◆ SOURCE TEXT ◆
This question, “Can we transform the world through students?” calls for serious reflection regarding this generation, historical examples, biblical precedent, and issues of leadership credibility.The following reflection is an exercise I have undergone to refocus my own efforts and the ministries of Youth With A Mission’s Student Mobilization Centre.
First, we must ask, “What problem? What needs transformation?”
I believe the Glory of God is revealed as Jesus’ followers portray the truth of the gospel both by proclamation and by loving our global neighbor. The good news: There is a growing number of young people who are activated to help solve the world’s problems, poverty, HIV/AIDS, Malaria, etc. They want to serve among the poor and needy and make a difference. The problem: Those who desire to do something about global human need have little grounding in biblical truth; they either see little need or have insufficient understanding to proclaim the gospel.
Next, we must ask “What harm would be done if the problem isn’t solved?”
If this problem is not solved, a hopeful generation of emerging leaders may lose heart after facing the enormous global challenges without sufficient biblical christian worldview training. I see the urgent need to mobilize a new generation of student missions volunteers from every academic discipline who will learn to think biblically and who will preach and practice the gospel of the kingdom with relevance to the issues and needs of today.
Next, we need to consider the solution or solutions and why the solution(s) are desirable.
Why is it a good idea?
Jesus method of training was simply, “Come, follow me.” While classroom instruction has value, Jesus simply modeled his lifestyle and his followers experienced that life and learning while serving alongside him. Our solution for mobilization of today’s university students into short term mission projects complements the specialized training students are getting in universities. Our solution specifically engages the student’s worldview and motivation for service, providing a biblical framework, personal discipleship, and community involvement to help them relate personally with Jesus while they serve. The distinctive of our summer projects for students is the integration of the theoretical with the practical, the sacred with the secular, studies with service, the local with the global, and the personal with the corporate calling to make disciples of all nations.Students come to grasp the height, width, depth and breadth of God’s love for a needy world as they portray his kingdom through loving relationships in community.
We must also ask “Why is solving this problem relevant?”
More specifically, “Is this problem and solution relevant to you and to your community? Your church? Your ministry? Your profession? Your family?”

◆ YOUR TASKS ◆
1 – In the reflection on student missions, which ministries is the writer refocusing?
2 – Reproduce word for word the part of the reflection on student missions that begins at the words "If this problem" and stops after "solution(s) are desirable.".

◆ SOURCE INFORMATION ◆
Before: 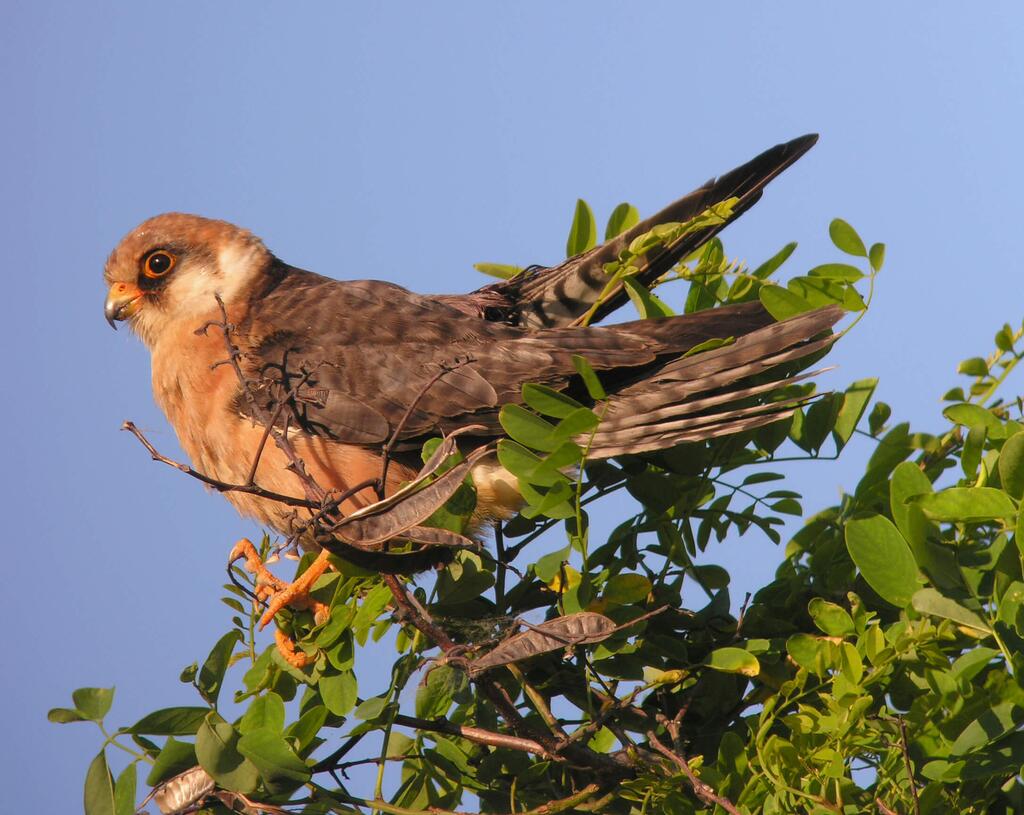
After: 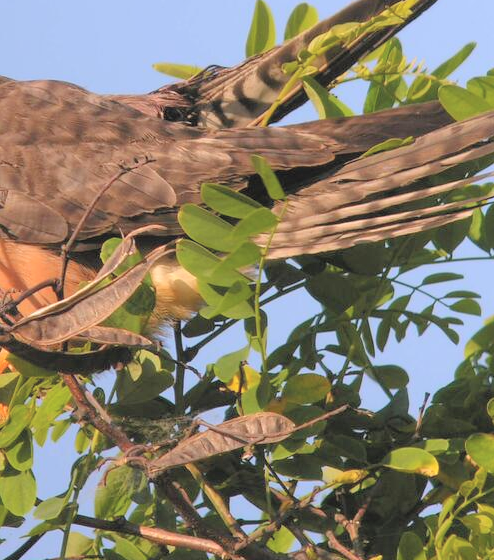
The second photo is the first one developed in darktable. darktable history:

==

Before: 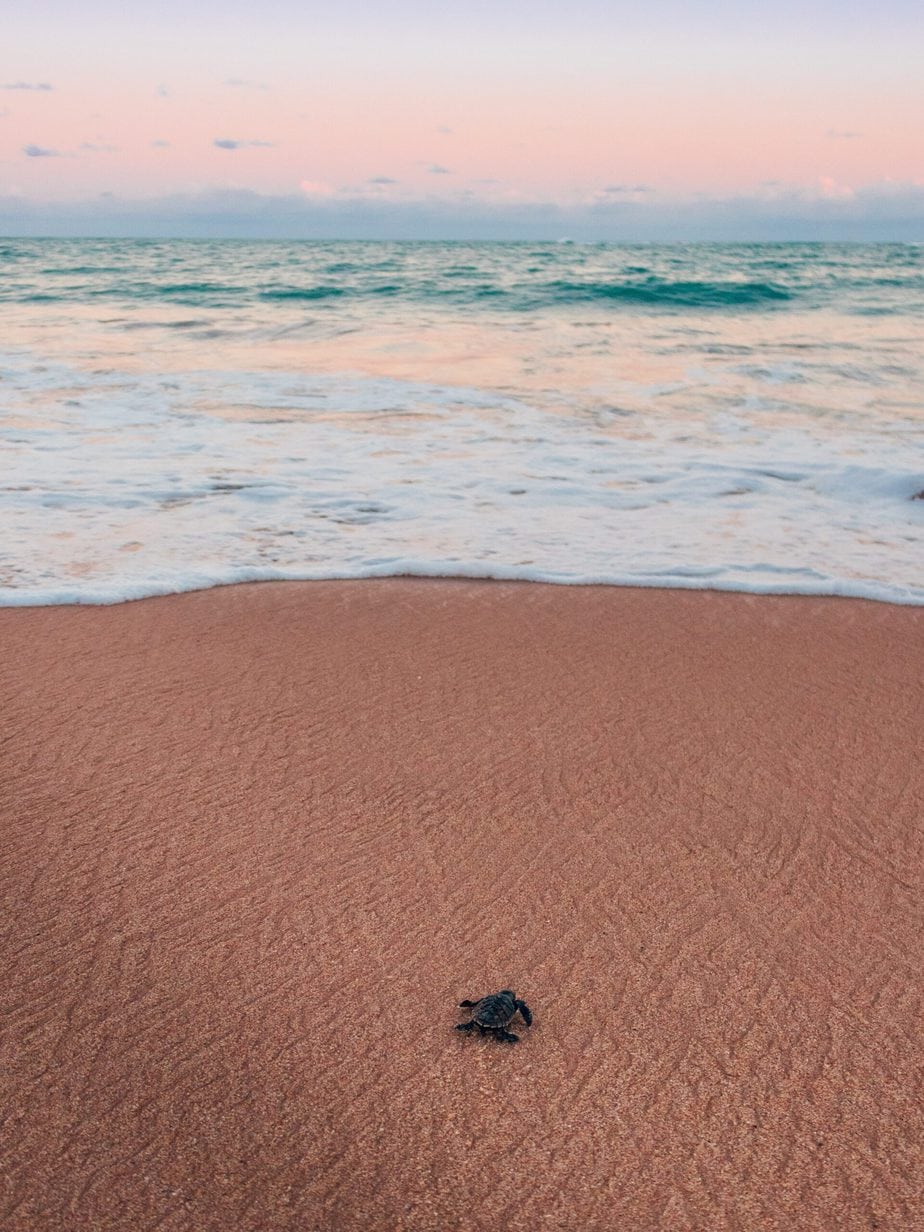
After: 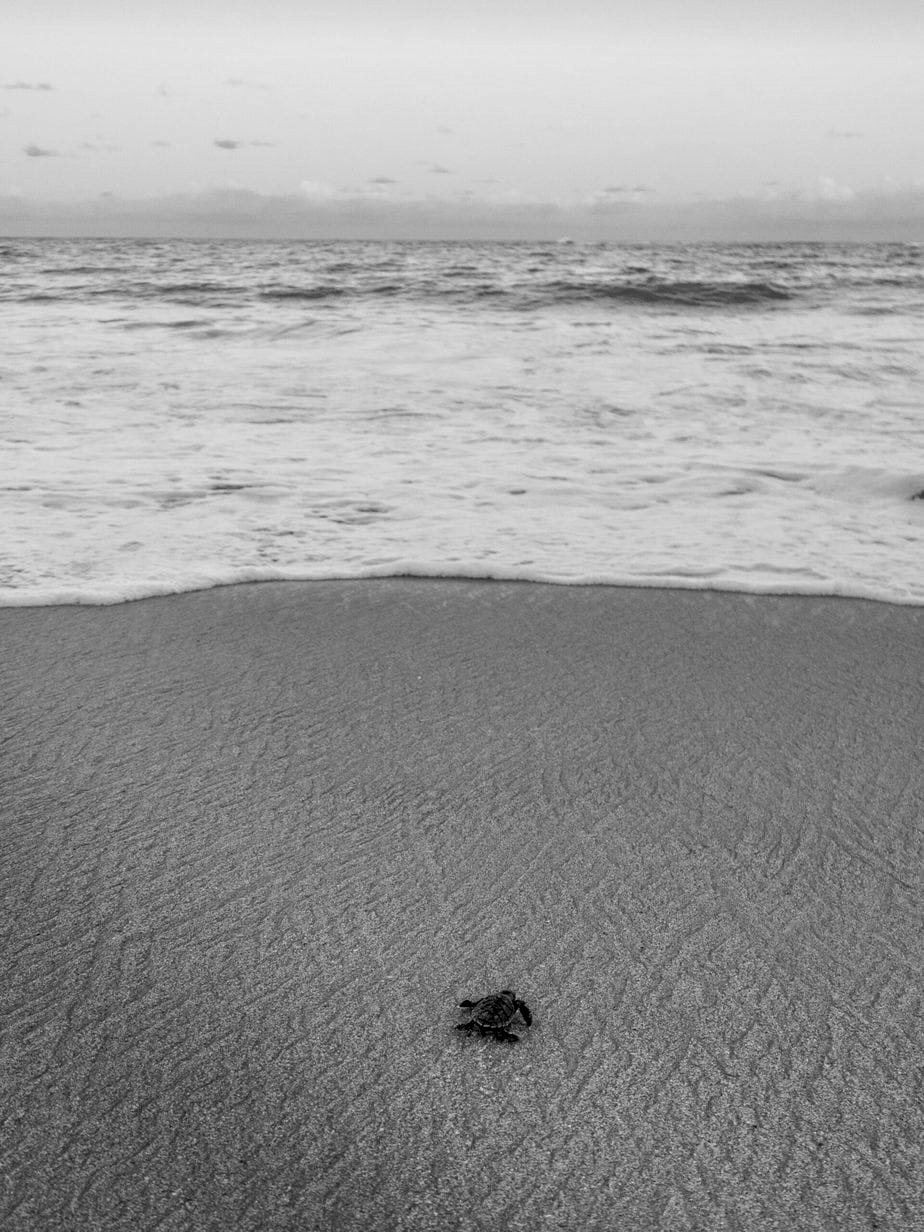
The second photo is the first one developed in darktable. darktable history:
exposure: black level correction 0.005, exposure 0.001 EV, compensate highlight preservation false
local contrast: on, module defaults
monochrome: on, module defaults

◆ SOLUTIONS TO THE TASKS ◆
1 – The ministries of Youth With A Mission’s Student Mobilization Centre.

2 –
If this problem is not solved, a hopeful generation of emerging leaders may lose heart after facing the enormous global challenges without sufficient biblical christian worldview training. I see the urgent need to mobilize a new generation of student missions volunteers from every academic discipline who will learn to think biblically and who will preach and practice the gospel of the kingdom with relevance to the issues and needs of today.
Next, we need to consider the solution or solutions and why the solution(s) are desirable.